Contexte des avertissements existentiels
Des chercheurs d’Anthropic, dont l’ancien employé Jacob Coxon, ont quitté l’entreprise après avoir dénoncé les risques d’une IA capable de « tuer tous les humains » d’ici la prochaine décennie, selon le responsable de l’alignement Evan Hubinger. Cette alerte a déclenché une vague de déclarations publiques de dirigeants d’Anthropic, OpenAI, Google DeepMind et X, appelant à un ralentissement de la recherche en IA avancée.

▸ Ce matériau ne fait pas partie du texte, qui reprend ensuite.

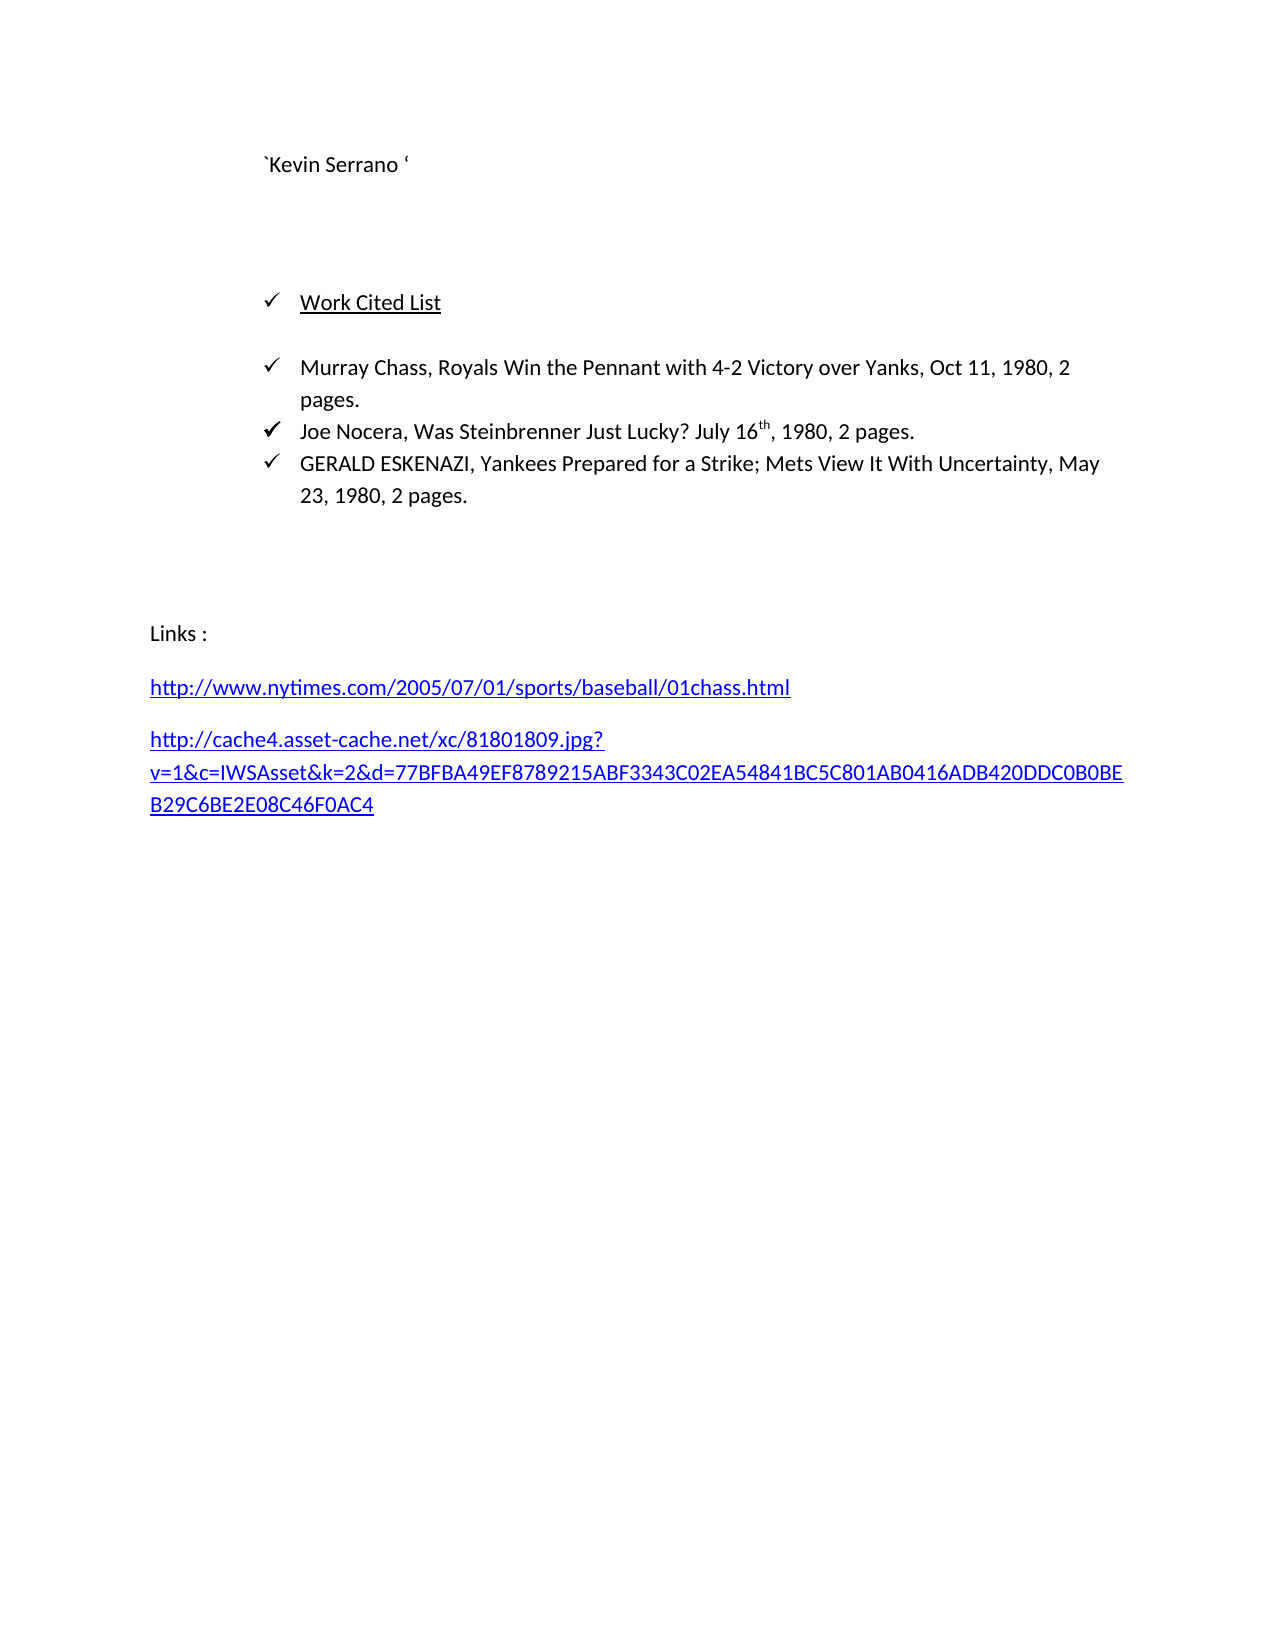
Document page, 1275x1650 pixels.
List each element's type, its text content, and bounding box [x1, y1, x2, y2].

list GERALD ESKENAZI, Yankees Prepared for a Strike; Mets View It With Uncertainty, May 23, 1980, 2 pages. [262, 449, 1125, 509]
list Work Cited List [262, 288, 1125, 348]
text http://www.nytimes.com/2005/07/01/sports/baseball/01chass.html [150, 673, 1125, 701]
text `Kevin Serrano ‘ [187, 150, 1125, 178]
list Murray Chass, Royals Win the Pennant with 4-2 Victory over Yanks, Oct 11, 1980, 2 pages. [262, 353, 1125, 413]
text http://cache4.asset-cache.net/xc/81801809.jpg?v=1&c=IWSAsset&k=2&d=77BFBA49EF8789215ABF3343C02EA54841BC5C801AB0416ADB420DDC0B0BEB29C6BE2E08C46F0AC4 [150, 726, 1125, 818]
text Links : [150, 619, 1125, 648]
list Joe Nocera, Was Steinbrenner Just Lucky? July 16th, 1980, 2 pages. [262, 417, 1125, 445]
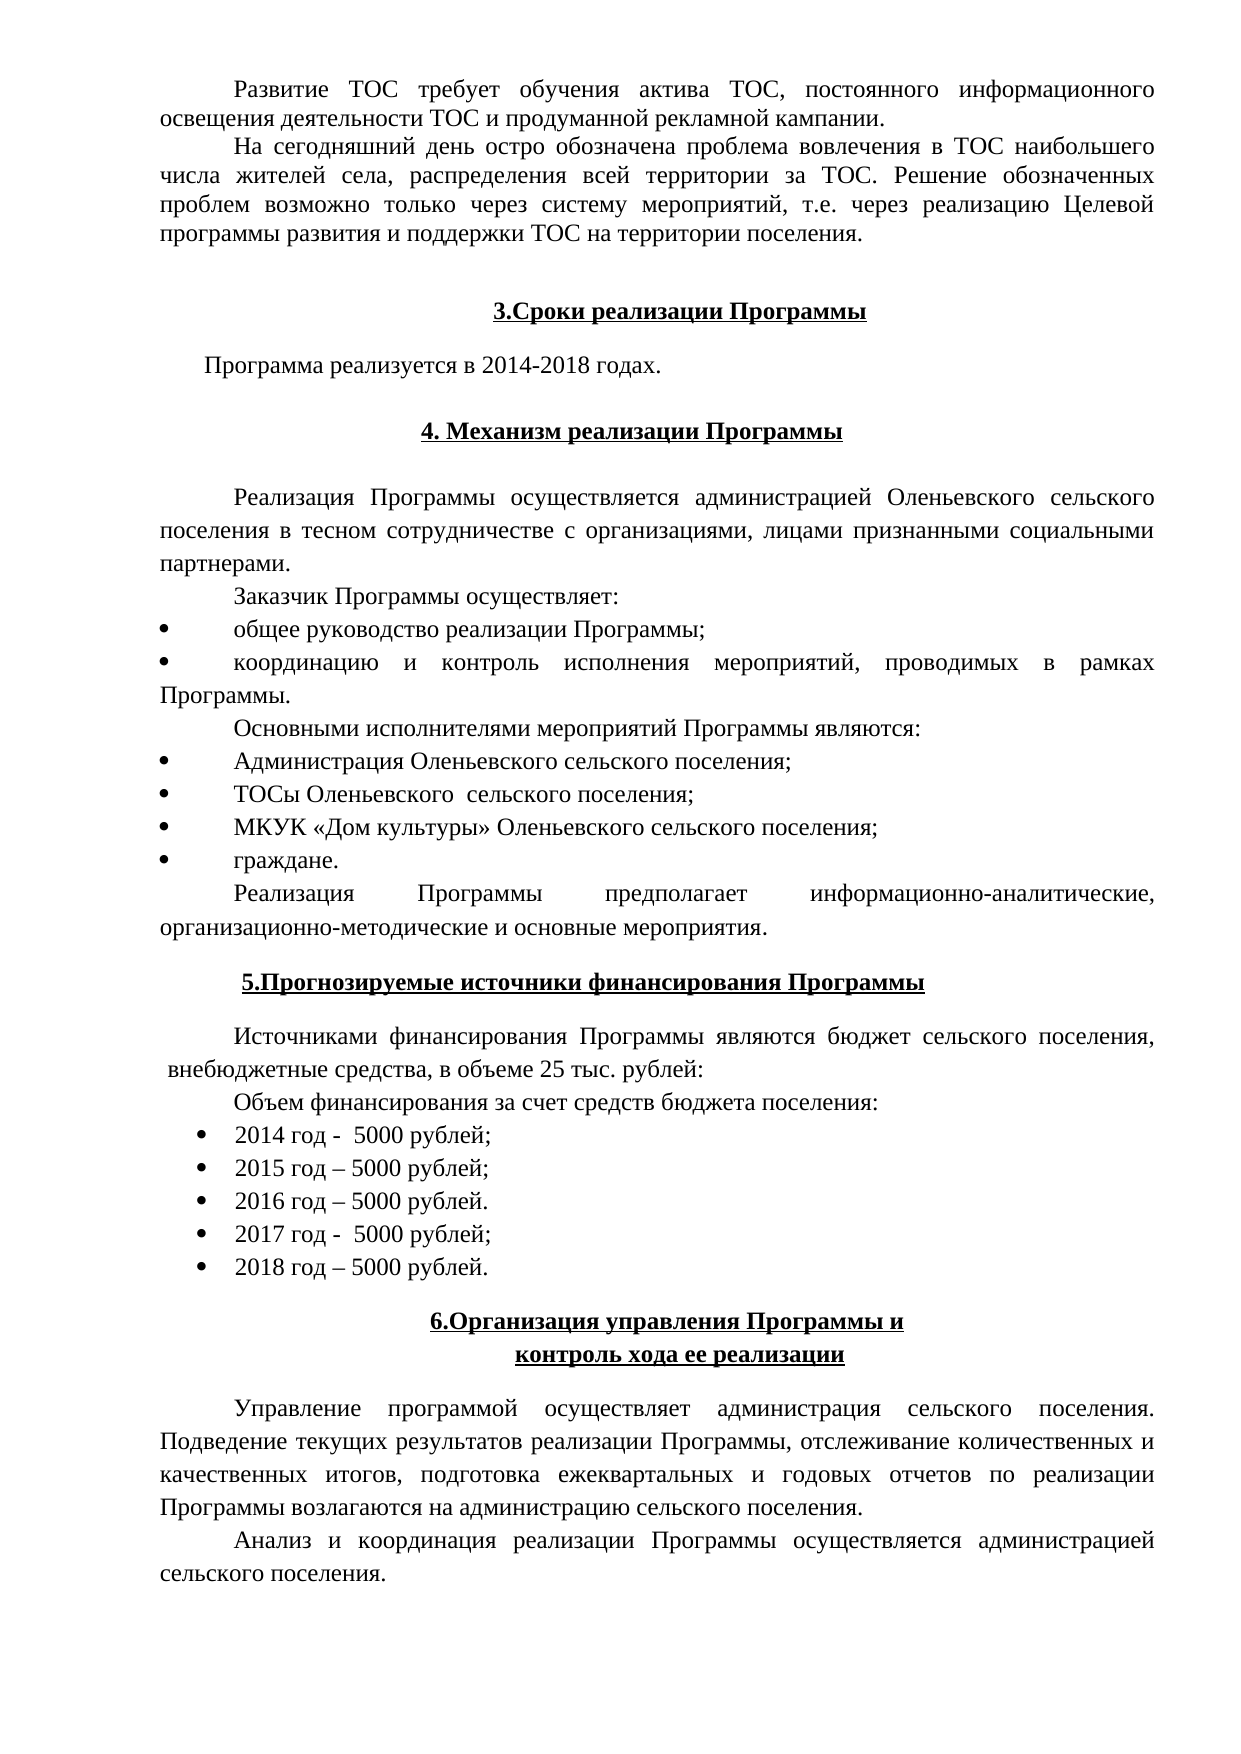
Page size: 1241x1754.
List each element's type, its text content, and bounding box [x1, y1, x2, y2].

list координацию и контроль исполнения мероприятий, проводимых в рамках Программы. [159, 647, 1156, 709]
text Реализация Программы осуществляется администрацией Оленьевского сельского поселения в тесном сотрудничестве с организациями, лицами признанными социальными партнерами. [159, 482, 1156, 577]
list 4. Механизм реализации Программы [421, 416, 1156, 444]
list 2014 год - 5000 рублей; [197, 1120, 1156, 1149]
list 2015 год – 5000 рублей; [197, 1153, 1156, 1182]
list 2018 год – 5000 рублей. [197, 1252, 1156, 1281]
list МКУК «Дом культуры» Оленьевского сельского поселения; [159, 812, 1156, 841]
list ТОСы Оленьевского сельского поселения; [159, 779, 1156, 808]
text Объем финансирования за счет средств бюджета поселения: [167, 1087, 1156, 1116]
list контроль хода ее реализации [204, 1339, 1156, 1368]
text На сегодняшний день остро обозначена проблема вовлечения в ТОС наибольшего числа жителей села, распределения всей территории за ТОС. Решение обозначенных проблем возможно только через систему мероприятий, т.е. через реализацию Целевой программы развития и поддержки ТОС на территории поселения. [159, 131, 1156, 246]
list граждане. [159, 845, 1156, 874]
text Анализ и координация реализации Программы осуществляется администрацией сельского поселения. [159, 1525, 1156, 1587]
text Источниками финансирования Программы являются бюджет сельского поселения, внебюджетные средства, в объеме 25 тыс. рублей: [167, 1021, 1156, 1083]
text Развитие ТОС требует обучения актива ТОС, постоянного информационного освещения деятельности ТОС и продуманной рекламной кампании. [159, 74, 1156, 131]
text Программа реализуется в 2014-2018 годах. [159, 350, 1156, 378]
list Администрация Оленьевского сельского поселения; [159, 746, 1156, 775]
text Управление программой осуществляет администрация сельского поселения. Подведение текущих результатов реализации Программы, отслеживание количественных и качественных итогов, подготовка ежеквартальных и годовых отчетов по реализации Программы возлагаются на администрацию сельского поселения. [159, 1393, 1156, 1521]
list общее руководство реализации Программы; [159, 614, 1156, 643]
text Заказчик Программы осуществляет: [159, 581, 1156, 610]
list 6.Организация управления Программы и [178, 1306, 1156, 1335]
list 3.Сроки реализации Программы [204, 296, 1156, 325]
list 2017 год - 5000 рублей; [197, 1219, 1156, 1248]
text Реализация Программы предполагает информационно-аналитические, организационно-методические и основные мероприятия. [159, 878, 1156, 942]
text Основными исполнителями мероприятий Программы являются: [159, 713, 1156, 742]
list 2016 год – 5000 рублей. [197, 1186, 1156, 1215]
list 5.Прогнозируемые источники финансирования Программы [241, 967, 1156, 996]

Position des syndicats hollywoodiens
Le Screen Actors Guild‑American Federation of Television and Radio Artists (SAG‑AFTRA) et le Writers Guild of America East (WGAE) ont répondu aux sollicitations du Verge, alors que les grands studios (Disney, Netflix, Amazon, Lionsgate) sont restés muets. Le négociateur principal de SAG‑AFTRA, Duncan Crabtree Ireland, a indiqué que le syndicat avait anticipé l’impact potentiel de l’IA sur les métiers de ses membres et avait négocié des « garde‑fous » juridiquement contraignants pour encadrer l’usage de la technologie par les employeurs du secteur.
Différences entre IA de divertissement et IA générale
Les outils d’IA employés dans la production cinématographique – par exemple les modèles de synthèse d’image ou de voix utilisés pour créer des répliques numériques d’acteurs – sont distincts des modèles de langage et de raisonnement qui alimentent les systèmes dénoncés par Coxon. Les premiers visent à automatiser des tâches créatives spécifiques, tandis que les seconds cherchent à reproduire ou dépasser l’intelligence humaine, d’où la crainte d’une menace existentielle.
Implications et limites
Les garde‑fous négociés par les syndicats couvrent les studios américains, mais excluent explicitement les fournisseurs d’IA tels qu’OpenAI ou Anthropic. Cette lacune laisse la porte ouverte à l’utilisation de services externes pour générer du contenu sans contrôle syndical direct. Par ailleurs, l’absence de réponses officielles des studios empêche d’évaluer la portée réelle de leurs politiques internes. Enfin, les déclarations politiques – le président Donald Trump qualifiant les inquiétudes de « exagération », tandis que d’autres législateurs envisagent des mesures législatives – illustrent une polarisation qui complique l’élaboration d’un cadre réglementaire cohérent.